L’HEPIA de Genève, plus discrète que sa voisine lémanique l’EPFL, forme des ingénieurs recherchés par les industries du canton. Un cursus axé sur la pratique, qui plonge les étudiants dans les rouages très concrets de métiers marqués par la pénurie de talents.

Publié le 06 décembre 2022 05:56. Modifié le 16 avril 2023 11:19.

C’est un bâtiment qu’il faut un peu chercher, dans l’entrelacs des rues au-dessus de la gare de Cornavin. Et pourtant, c’est là que s’invente une partie de l’avenir industriel de Genève. Au 4 rue de la Prairie, ce vendredi de novembre, sous les néons jaunes d’une salle de robotique, des étudiants en génie mécanique avancent, autonomes, sur des projets concrets, parfois attendus par des entreprises locales.

Née en 2008 de la fusion entre l’école d’ingénieurs de Lullier et celle de Genève, l’HEPIA (haute école du paysage, d’ingénierie et d’architecture) est rattachée aux HES de Suisse occidentale. Plus d’un millier d’étudiants travaillent entre ces murs, «confrontés à la pratique et pas seulement à la théorie», insistent la direction et les professeurs.

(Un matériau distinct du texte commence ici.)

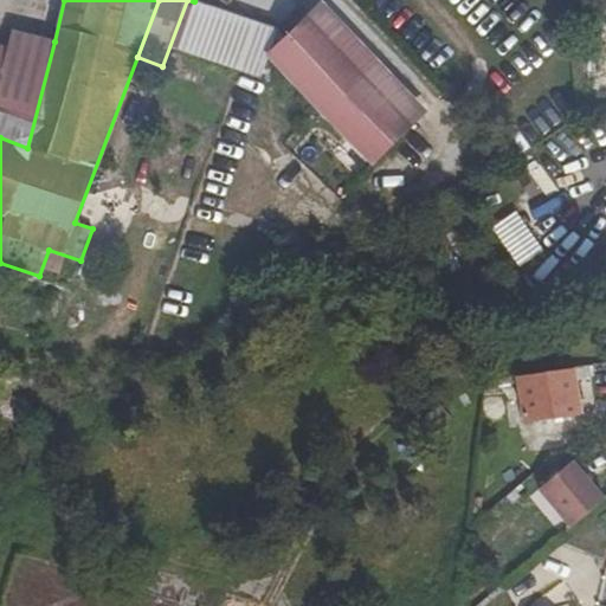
[(268,57),(269,56),(278,30),(194,1),(176,49),(260,78),(268,57)]
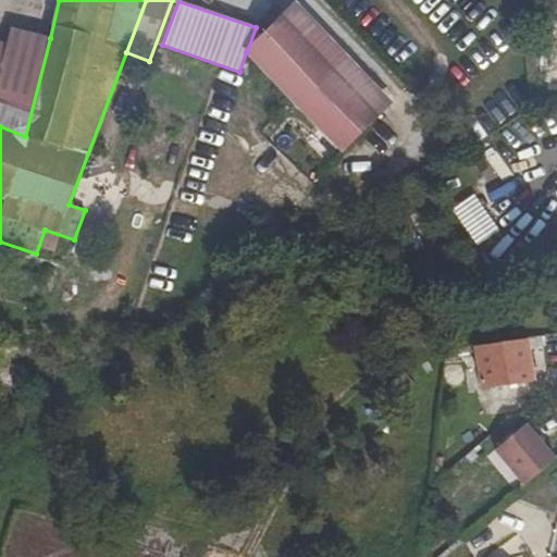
[(378,118),(282,17),(247,51),(246,52),(342,151),(378,118)]
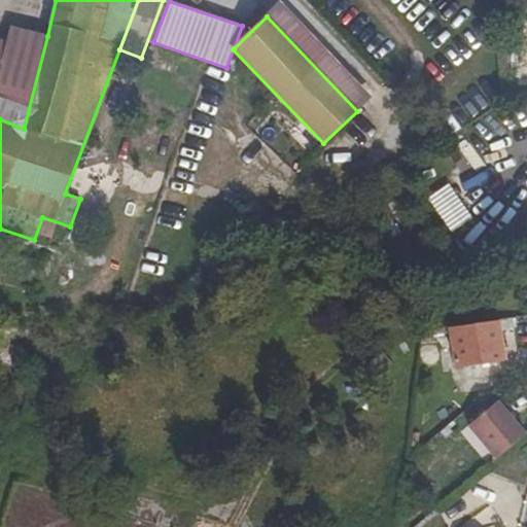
[(0,119),(24,129),(47,36),(11,27),(5,43),(0,41),(0,119)]
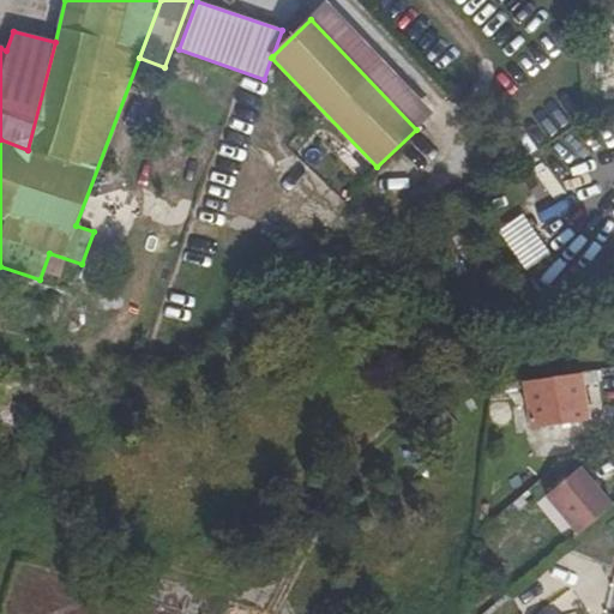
[(583,371),(524,380),(531,428),(591,419),(583,371)]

En symbiose avec l’industrie

Cet ancrage dans le concret fait que l’on retrouve Alexandre, 25 ans, devant une impressionnante machine en métal, qui ressemble à un croisement entre un projecteur de cinéma et une machine à coudre géante. Dans les faits, l’appareil sert à coller des composants électroniques lumineux sur un ruban métallique. La première application est en phase d’être brevetée (si bien que nous n’en donnerons pas plus de détails!).

Alexandre est en master de génie mécanique. En parallèle de son cursus, il est engagé comme assistant par l’école et travaille sur un projet commandé par une entreprise privée. «Ce fonctionnement est typique de l’HEPIA, explique Michel Lauria, ingénieur et professeur. Des entreprises nous mandatent pour que l’on développe un produit. Nous mettons alors un ou plusieurs étudiants sur le projet, qui le conceptualisent de A à Z. C’est l’occasion pour eux de se frotter aux besoins des industries.»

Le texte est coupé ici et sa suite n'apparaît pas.